___ Passage ___

Simple Python Voice Assist For Linux in Python using PVRhino

This voice assist class should just work and is really simple to understand and setup. It runs locally and is mostly free. I have had no impact to my system resources running this, but your mileage may vary. It uses PVRhino from the PicoVoice folks. You can setup an account, get your key, then quickly train and download your model. Once you have all that plugged into the code, your computer will understand the voice commands you trained.

Note: It is very likely that this code will run on Windows and OS X.

Speech

The other piece is the computer talking to you. I am using Piper so you will need to download the voice models, which are there if you dig around, and plug that into the code as well.

Putting it together

Once you have your model trained and the code pointing to the Rhino and Piper models, all that is left to do is to configure your speech and execute configs, which are simple Python dictionaries. Basically intent is the key, the spoken text is the value. The other config is intent as key and execute command as value. That is not built out in this code. I leave that to you to decide what you want to do.

Virtual Environment

Before you run this you will need a Python virtual environment with the libraries installed. Here are the steps after installing UV Astral. This is also documented in the code. Replace Lilith with whatever you want or ignore the wake word entirely.

* In the terminal create a project: uv init Lilith
cd into Lilith
* Create virtual: uv venv
* Activate (Fish shell): source .venv/bin/activate.fish
   ** leave .fish off for Bash.

___ Data section ___

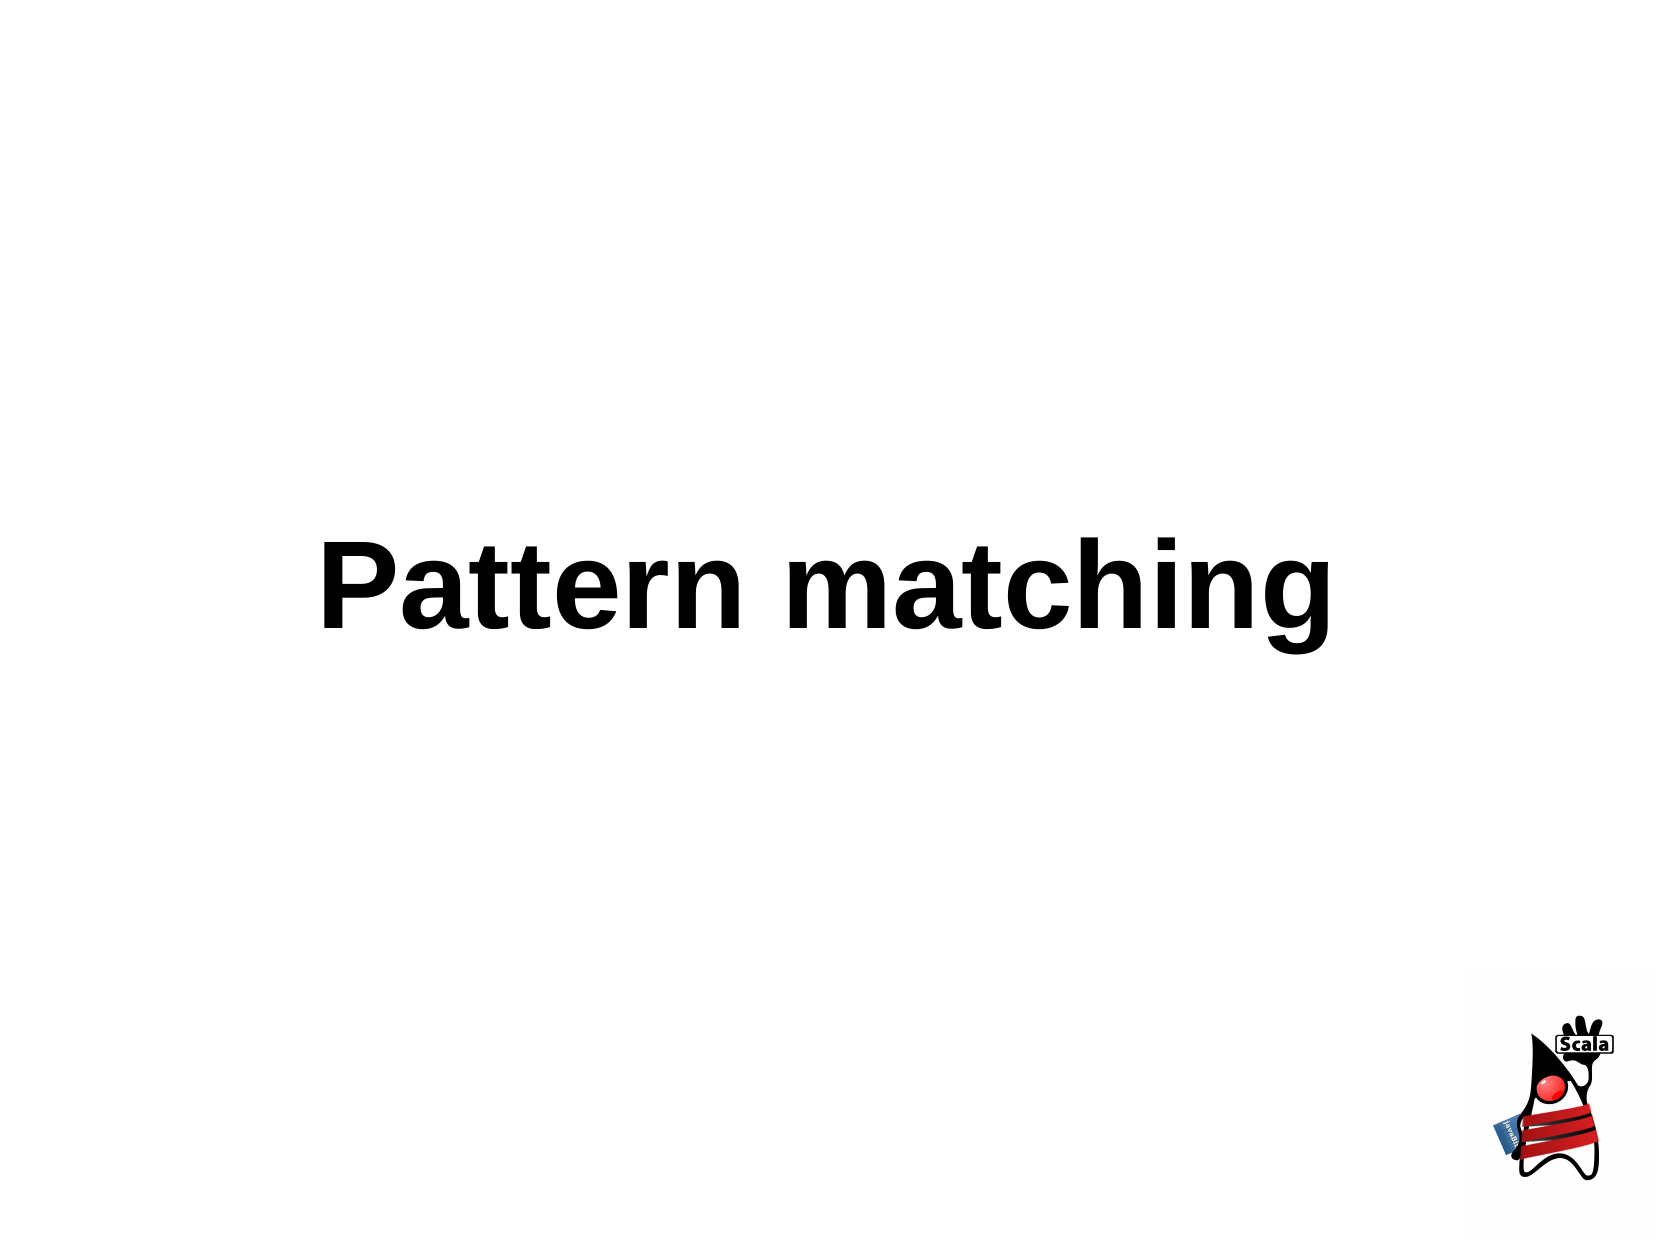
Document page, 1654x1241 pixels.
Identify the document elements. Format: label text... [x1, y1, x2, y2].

___

▶ **Your objective**
Answer these from the voice assist write-up:
(a) Who makes PVRhino?
(b) What does the author use for the computer's speech?
(c) Which command creates the virtual environment?

▶ **Result**
(a) The PicoVoice folks.
(b) Piper.
(c) uv venv